═══ Given information

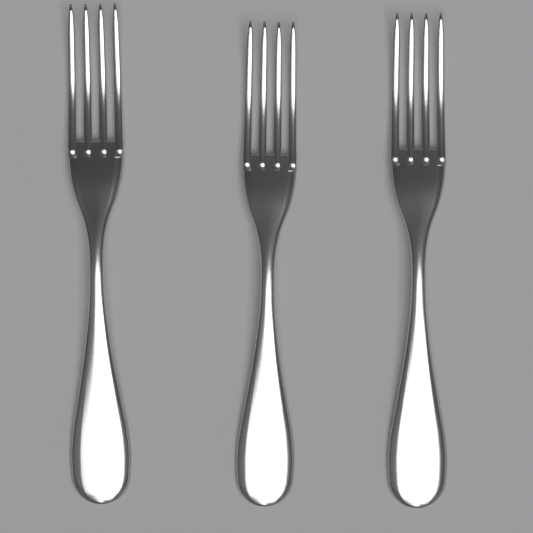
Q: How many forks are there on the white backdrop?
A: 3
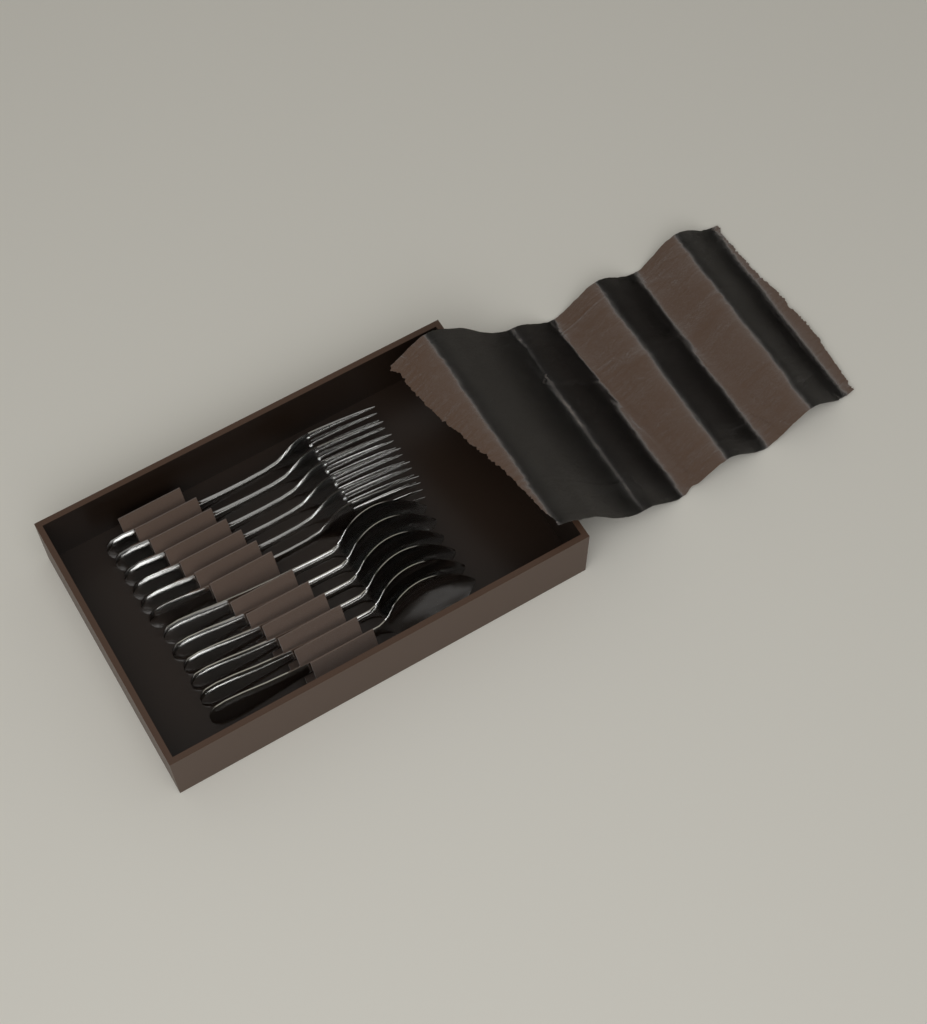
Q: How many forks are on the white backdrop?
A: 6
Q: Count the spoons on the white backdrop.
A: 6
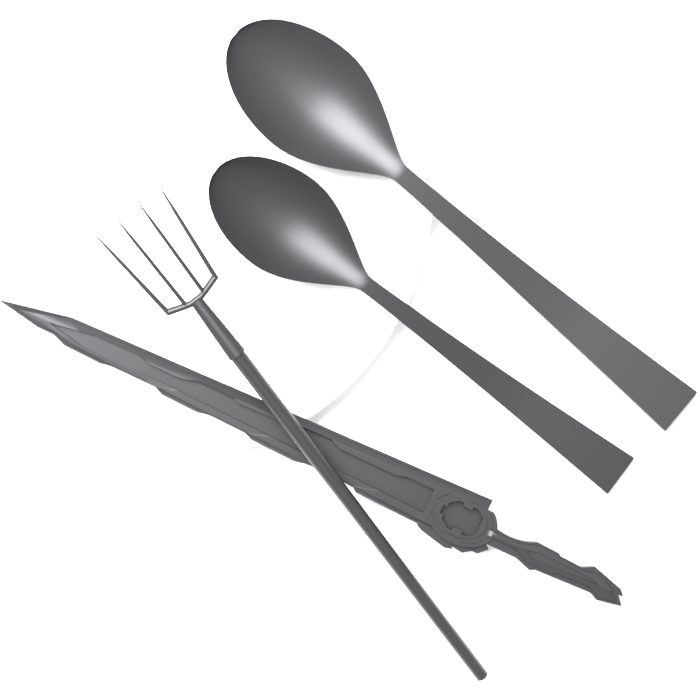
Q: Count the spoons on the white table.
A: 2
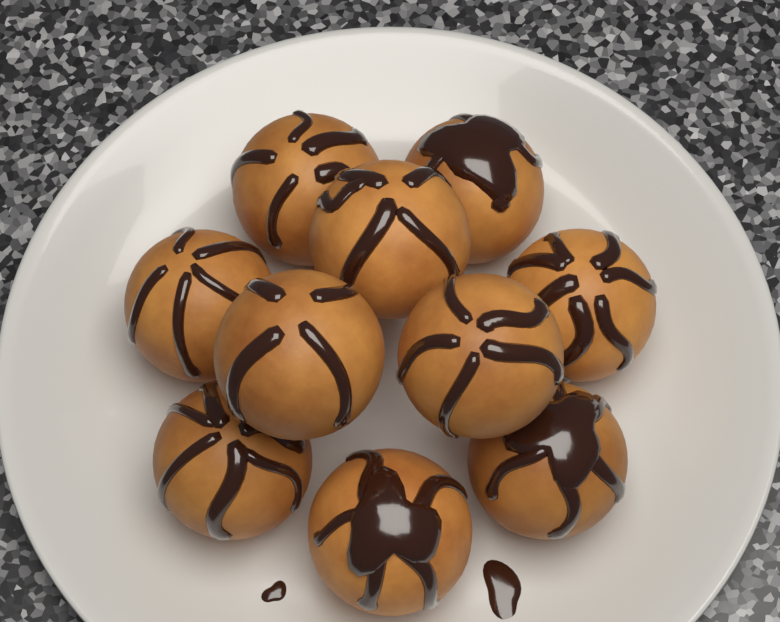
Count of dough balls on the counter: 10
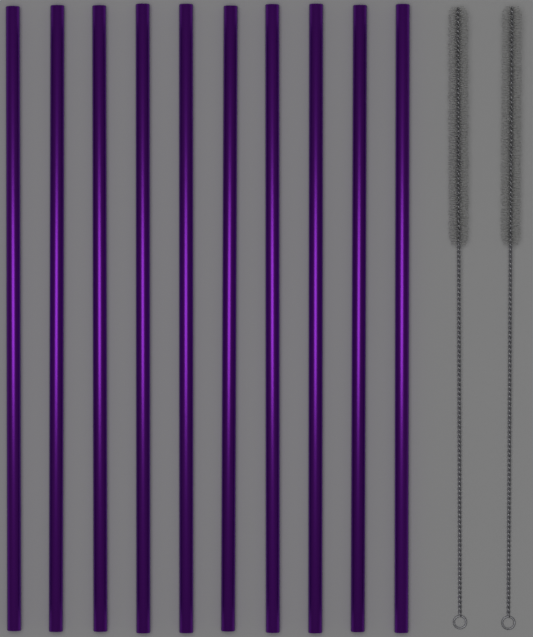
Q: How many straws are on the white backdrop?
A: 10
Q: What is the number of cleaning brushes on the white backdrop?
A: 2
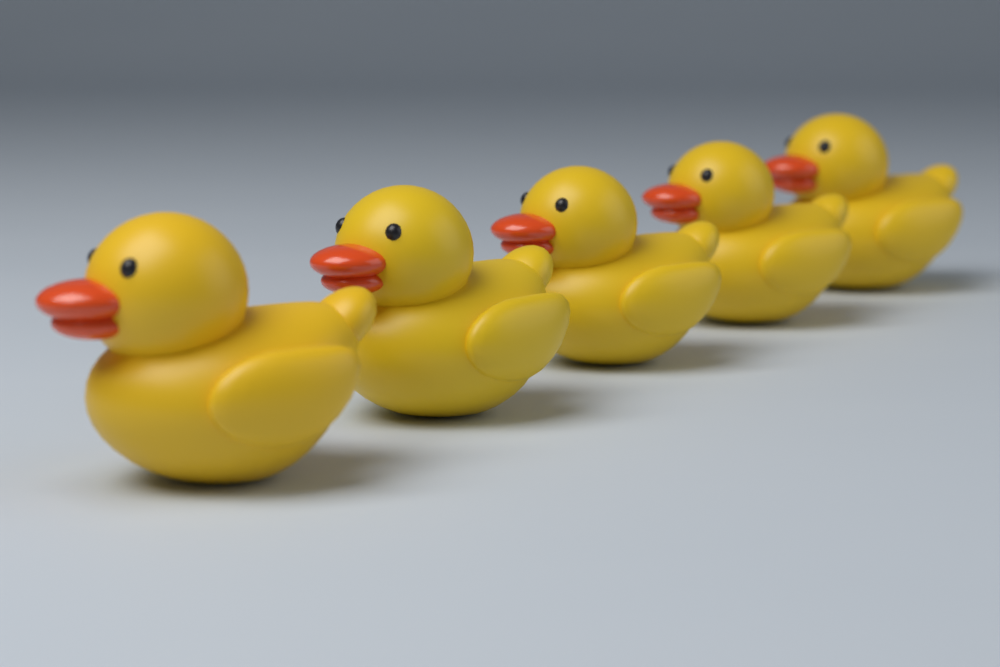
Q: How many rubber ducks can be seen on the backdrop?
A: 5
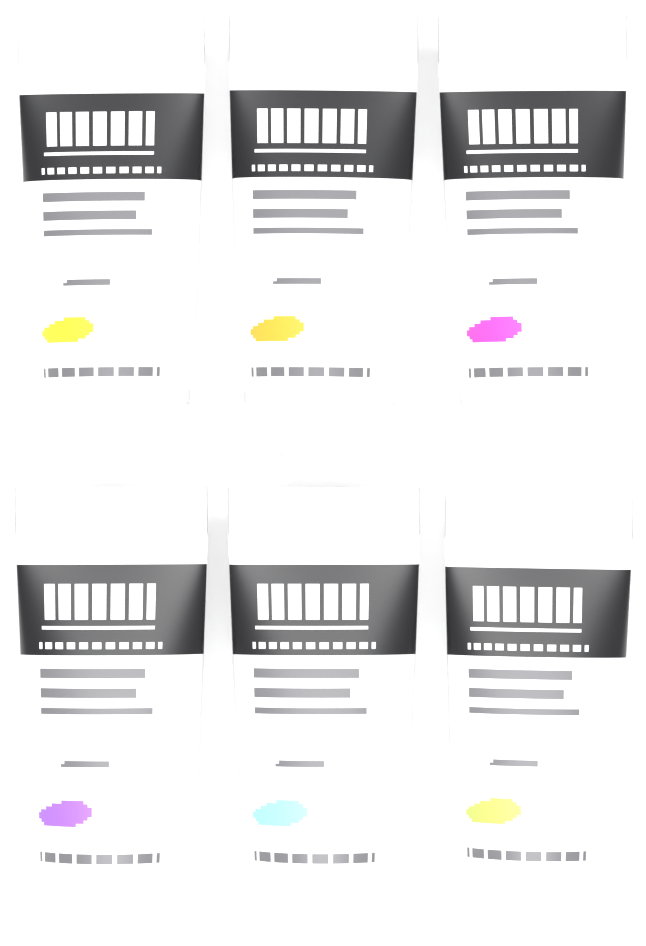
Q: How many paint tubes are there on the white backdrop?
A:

══════
═══ Given information

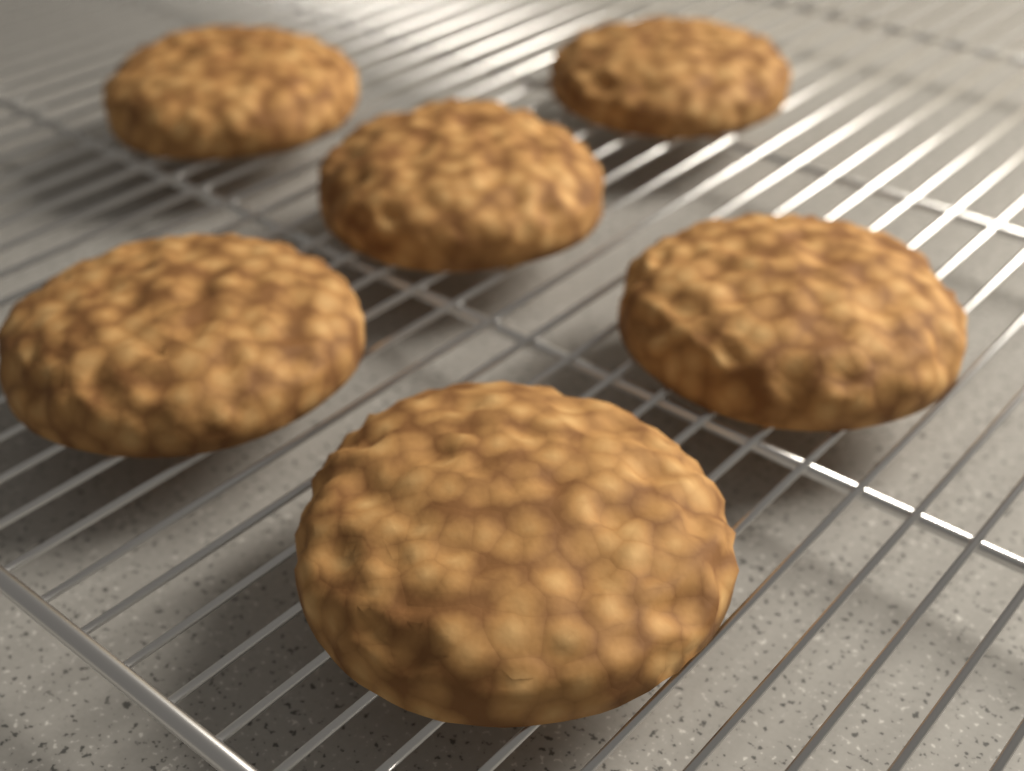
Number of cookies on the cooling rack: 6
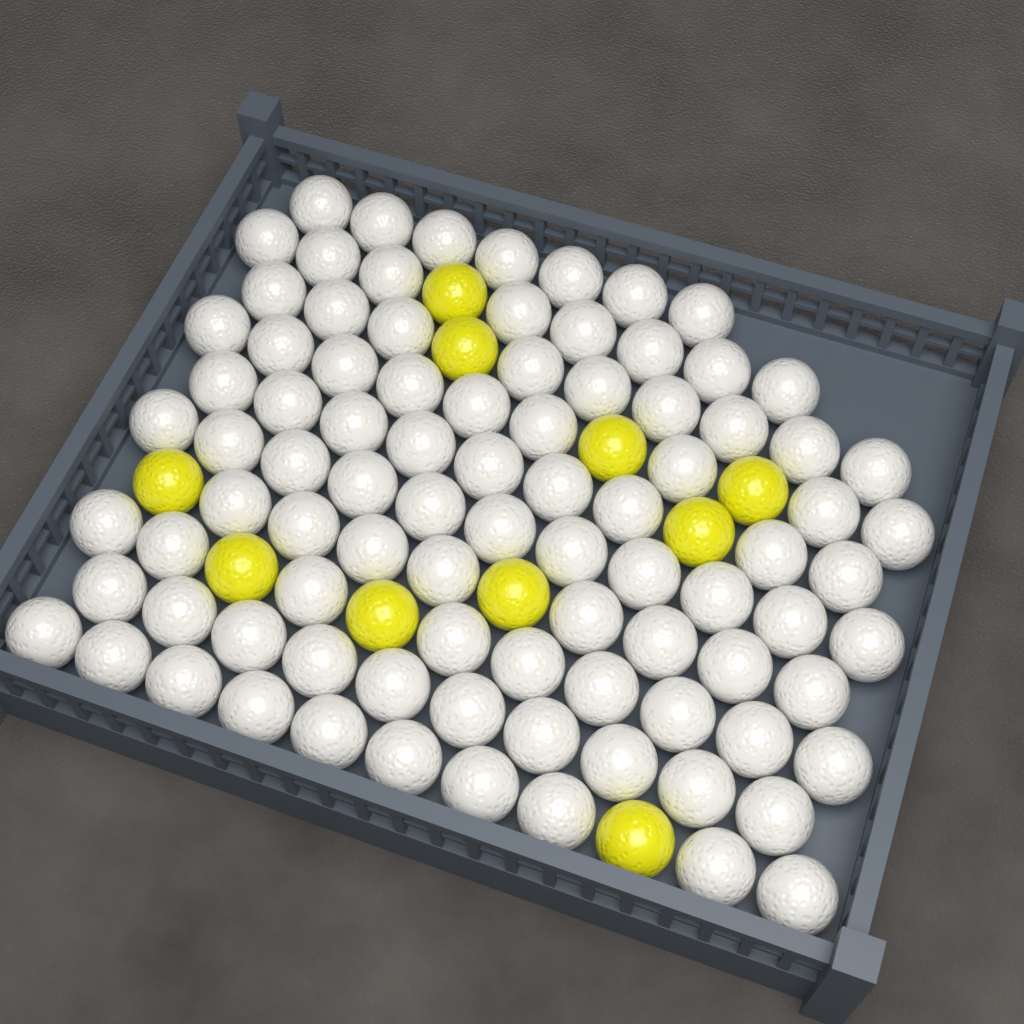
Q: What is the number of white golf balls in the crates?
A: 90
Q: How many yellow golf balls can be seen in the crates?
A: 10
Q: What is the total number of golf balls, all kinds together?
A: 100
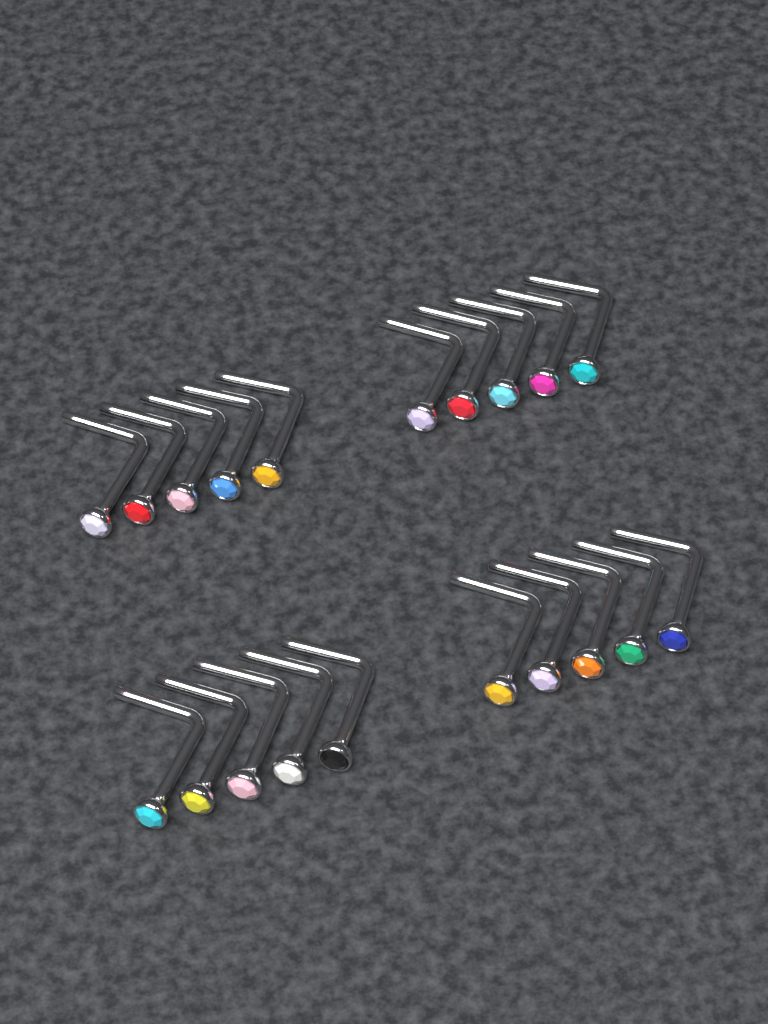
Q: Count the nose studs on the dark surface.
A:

══════

◆ Work to be completed
Locate each line in the entries above that contains the word "there", and copy those lines out in full.

◆ Solution
Q: How many forks are there on the white backdrop?
Q: How many paint tubes are there on the white backdrop?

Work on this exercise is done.